**Work instruction:**
Would you copy the listing below exactly, keeping the pictures out?
--- START ---
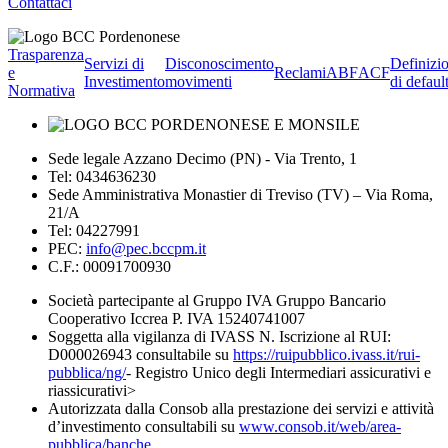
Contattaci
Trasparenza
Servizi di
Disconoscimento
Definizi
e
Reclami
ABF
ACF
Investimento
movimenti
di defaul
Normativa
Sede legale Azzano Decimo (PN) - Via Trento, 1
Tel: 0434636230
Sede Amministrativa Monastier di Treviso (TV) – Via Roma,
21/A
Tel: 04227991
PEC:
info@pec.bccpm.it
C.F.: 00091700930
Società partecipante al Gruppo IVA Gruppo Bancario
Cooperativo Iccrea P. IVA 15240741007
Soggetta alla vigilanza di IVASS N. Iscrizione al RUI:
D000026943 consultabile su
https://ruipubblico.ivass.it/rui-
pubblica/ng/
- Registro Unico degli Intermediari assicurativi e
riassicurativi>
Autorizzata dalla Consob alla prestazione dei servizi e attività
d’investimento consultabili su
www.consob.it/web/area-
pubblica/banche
--- END ---
**Answer for this exercise:**
Contattaci
Trasparenza
Servizi di
Disconoscimento
Definizi
e
Reclami
ABF
ACF
Investimento
movimenti
di defaul
Normativa
Sede legale Azzano Decimo (PN) - Via Trento, 1
Tel: 0434636230
Sede Amministrativa Monastier di Treviso (TV) – Via Roma,
21/A
Tel: 04227991
PEC:
info@pec.bccpm.it
C.F.: 00091700930
Società partecipante al Gruppo IVA Gruppo Bancario
Cooperativo Iccrea P. IVA 15240741007
Soggetta alla vigilanza di IVASS N. Iscrizione al RUI:
D000026943 consultabile su
https://ruipubblico.ivass.it/rui-
pubblica/ng/
- Registro Unico degli Intermediari assicurativi e
riassicurativi>
Autorizzata dalla Consob alla prestazione dei servizi e attività
d’investimento consultabili su
www.consob.it/web/area-
pubblica/banche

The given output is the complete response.